Stephen Keith McGrath (Faculty of Business, Education, Law and Arts, University of Southern Queensland, Springfield, Australia)
Stephen Jonathan Whitty (Faculty of Business, Education, Law and Arts, University of Southern Queensland, Brisbane, Australia)

International Journal of Managing Projects in Business

ISSN: 1753-8378

Article publication date: 17 April 2018

Issue publication date: 17 May 2018

4874

Abstract

Purpose

The purpose of this paper is to remove confusion surrounding the terms responsibility and accountability from the general and project management arenas by creating “refined” (with unnecessary elements removed) definitions of these terms.

Design/methodology/approach

A method of deriving refined definitions for a group of terms by ensuring that there is no internal conflict or overlap is adopted and applied to resolve the confusion.

**WHAT TO WORK ON**
1) Reproduce the article listing from the words "A method of" through the words "resolve the confusion.", substituting "duplication" for "overlap".
2) Name the fields in the title of the faculty that appears in the article listing.
3) Answer these questions from the article listing:
(a) What is the journal's ISSN?
(b) On what date was the issue published?
(c) Which two terms does the paper aim to define?
The data that follow are separate material, unrelated to the article listing.

**RECORDED INFORMATION**

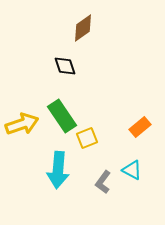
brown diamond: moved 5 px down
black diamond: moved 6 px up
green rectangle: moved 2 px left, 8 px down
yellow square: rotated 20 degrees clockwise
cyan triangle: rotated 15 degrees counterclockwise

**WORKED SOLUTIONS**
1)
A method of deriving refined definitions for a group of terms by ensuring that there is no internal conflict or duplication is adopted and applied to resolve the confusion.

2) Business, Education, Law, Arts

3)
(a) 1753-8378
(b) 17 May 2018
(c) Responsibility and accountability